The dynamics of imports and exports between countries have been influenced by three key factors. The rising domestic demand, in the case of private consumption driven primarily from household disposable income, is the first. The United States' large fiscal stimulus, both relative to other countries and in absolute terms, has played a crucial role in maintaining U.S. consumption as well as imports. The strength of U.S. consumption has aided export growth to U.S. trading partner countries, while domestic demand is slower in U.S. trade partners.
The second is the composition pre-COVID of economic activity. Countries with higher manufacturing output have generally seen an increase in foreign consumption. However, the shock has caused countries to shift spending away from goods to services. While countries that rely heavily on services exports (think about tourism exports to countries like Spain, Portugal, and Greece) have been affected.
Supply constraints are the third factor, which has had an impact on goods' production around the globe. These were triggered by many factors including lower production and orders in the initial downturn, COVID-related shutting downs, and an unexpectedly high rebound in demand. The availability of semiconductors has caused a reduction in global production and exports of many goods, including autos. Globally, supply bottlenecks were addressed by firms that reduced inventories to meet strong demand. Inflationary pressures increased worldwide, with commodity prices and good prices increasing after a long period.
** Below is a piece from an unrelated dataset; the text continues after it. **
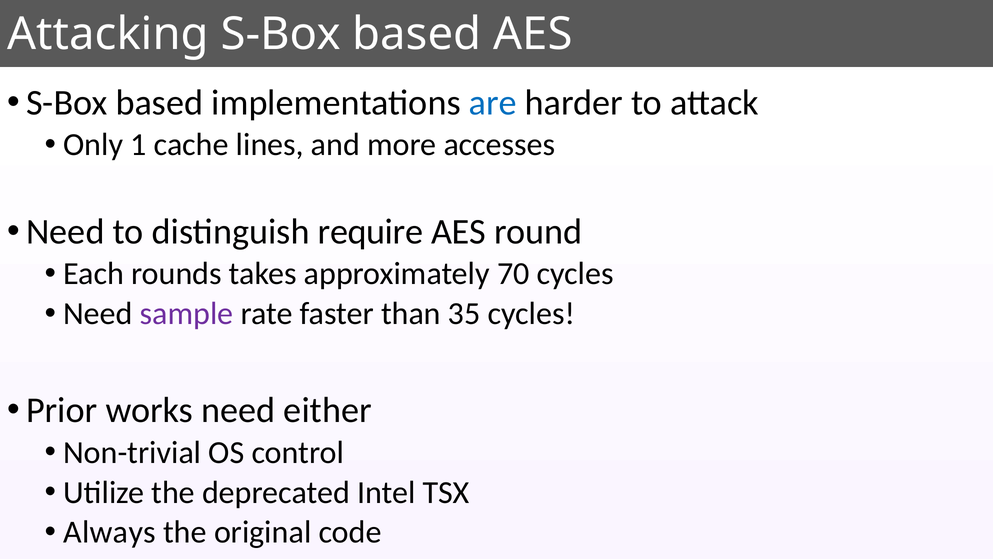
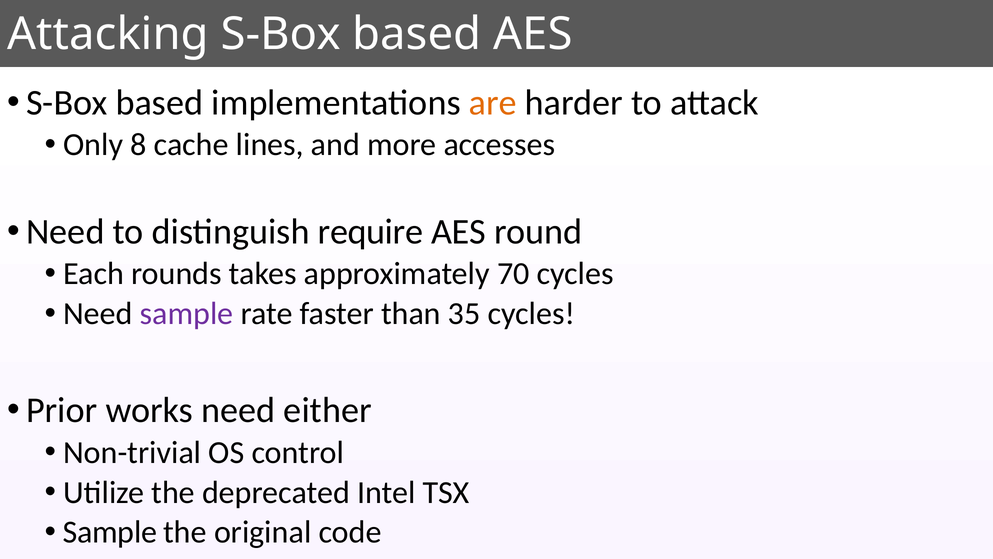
are colour: blue -> orange
1: 1 -> 8
Always at (110, 532): Always -> Sample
Exports have generally been weaker than imports across all advanced economies. However, China's exports have grown more quickly than those from emerging Asia and China. China's exports of manufactured goods have greatly benefited from changes in global demand. However, Chinese imports of services (especially for travel, both tourism and education spendings), plummeted after the closing of borders.Imports of consumer goods are boosted by the U.S. Consumption Recovery
The US import export data provides additional explanations for the differences in exports and imports. This is in addition to the difference in domestic demand growth rates between the U.S. and its trading partners. The U.S. is both a net importer and exporter of services. In particular, imports of consumer goods are more common than exports.
A strong recovery in consumer spending has boosted U.S. exports and increased the U.S. trade gap. The U.S.'s faster recovery in capital spending relative to its trading partners has resulted in greater growth in imports and exports of industrial supplies, as well as capital goods. US trade data highlights the importance of supply bottlenecks, constraints and is especially evident in data for trade-in cars and parts in the third quarter of 2021.
Recovery prospects
The fourth quarter and 2022 growth prospects looked good for advanced economies up until a few weeks back. However, a new wave in infections has hit Europe, particularly Germany, which has increased uncertainty about the short-term prospects. However, the growth prospects for advanced economies remain much better than those for many developing and emerging economies where vaccination rates have fallen and economic activity is still substantially lower than before the crisis.
The speed at which supply capacity in advanced economies will increase, in both the goods and services sectors, is an important question. This will allow recovery to continue without the need to tighten inflationary policies.